I'm not super interested in learning configure and Makefiles - this is more of an experiment. I would like to see if the project implementation goes well before spending time creating a proper build script. (Not unwilling to learn as necessary, just trying to give an idea of the scope).
With that said, what are my options for building this project? I have a myriad of questions...
I tried adding "CC=nvcc" to the configure.in file after AC_PROG_CC. This appeared to work - output from running configure and make showed nvcc as the compiler. However make failed to compile the source file with the CUDA kernel, not recognizing the CUDA specific syntax. I don't know why, was hoping this would just work.
Is it possible to compile a source file with nvcc, and then include it at the linking step in the make process for the main program? If so, how? (This question might not make sense - I'm really rusty at this)
What's the correct way to do this?
Is there a quick and dirty way I could use for testing purposes?
Is there some secret tool everyone uses to setup and understand these configure and Makefiles? This is even worse than the Apache Ant scripts I'm used to (Yeah, I'm out of my realm)
You don't need to compile everything with nvcc. Your guess that you can just compile your CUDA code with NVCC and leave everything else (except linking) is correct. Here's the approach I would use to start.
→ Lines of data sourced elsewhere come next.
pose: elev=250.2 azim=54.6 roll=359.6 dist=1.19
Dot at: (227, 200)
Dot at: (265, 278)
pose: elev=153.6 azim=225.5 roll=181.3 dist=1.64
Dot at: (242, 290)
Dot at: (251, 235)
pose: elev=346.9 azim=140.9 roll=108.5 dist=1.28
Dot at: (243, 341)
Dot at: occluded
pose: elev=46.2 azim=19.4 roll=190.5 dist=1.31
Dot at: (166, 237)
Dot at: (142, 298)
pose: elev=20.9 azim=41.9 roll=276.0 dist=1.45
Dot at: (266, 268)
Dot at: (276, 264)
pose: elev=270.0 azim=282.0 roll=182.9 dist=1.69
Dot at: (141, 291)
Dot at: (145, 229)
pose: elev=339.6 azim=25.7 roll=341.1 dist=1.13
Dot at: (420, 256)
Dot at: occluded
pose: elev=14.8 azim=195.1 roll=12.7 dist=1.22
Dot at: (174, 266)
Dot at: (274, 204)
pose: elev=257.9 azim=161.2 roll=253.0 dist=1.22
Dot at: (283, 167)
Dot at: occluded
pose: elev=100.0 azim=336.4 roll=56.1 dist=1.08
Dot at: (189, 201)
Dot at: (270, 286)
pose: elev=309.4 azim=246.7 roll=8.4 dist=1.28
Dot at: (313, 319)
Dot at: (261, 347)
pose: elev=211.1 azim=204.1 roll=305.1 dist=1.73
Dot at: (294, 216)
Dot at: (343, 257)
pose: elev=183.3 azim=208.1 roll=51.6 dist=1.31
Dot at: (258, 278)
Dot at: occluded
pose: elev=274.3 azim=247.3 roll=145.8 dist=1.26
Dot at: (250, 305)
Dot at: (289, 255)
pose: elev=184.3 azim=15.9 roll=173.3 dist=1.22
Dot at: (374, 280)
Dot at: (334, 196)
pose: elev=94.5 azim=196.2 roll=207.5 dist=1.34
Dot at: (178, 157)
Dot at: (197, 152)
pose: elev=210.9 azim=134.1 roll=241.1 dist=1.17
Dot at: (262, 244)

Add a 1 new header (e.g. myCudaImplementation.h) and 1 new source file (with .cu extension, e.g. myCudaImplementation.cu). The source file contains your kernel implementation as well as a (host) C wrapper function that invokes the kernel with the appropriate execution configuration (aka <<<>>>) and arguments. The header file contains the prototype for the C wrapper function. Let's call that wrapper function runCudaImplementation()
I would also provide another host C function in the source file (with prototype in the header) that queries and configures the GPU devices present and returns true if it is successful, false if not. Let's call this function configureCudaDevice().
Now in your original C code, where you would normally call your CPU implementation you can do this.
// must include your new header
#include "myCudaImplementation.h"
// at app initialization
// store this variable somewhere you can access it later
bool deviceConfigured = configureCudaDevice;
...
// then later, at run time
if (deviceConfigured)
runCudaImplementation();
else
runCpuImplementation(); // run the original code
Now, since you put all your CUDA code in a new .cu file, you only have to compile that file with nvcc. Everything else stays the same, except that you have to link in the object file that nvcc outputs. e.g.
nvcc -c -o myCudaImplementation.o myCudaImplementation.cu <other necessary arguments>
Then add myCudaImplementation.o to your link line (something like:)
g++ -o myApp myCudaImplementation.o
Now, if you have a complex app to work with that uses configure and has a complex makefile already, it may be more involved than the above, but this is the general approach. Bottom line is you don't want to compile all of your source files with nvcc, just the .cu ones. Use your host compiler for everything else.
I'm not expert with configure so can't really help there. You may be able to run configure to generate a makefile, and then edit that makefile -- it won't be a general solution, but it will get you started.
Note that in some cases you may also need to separate compilation of your .cu files from linking them. In this case you need to use NVCC's separate compilation and linking functionality, for which this blog post might be helpful.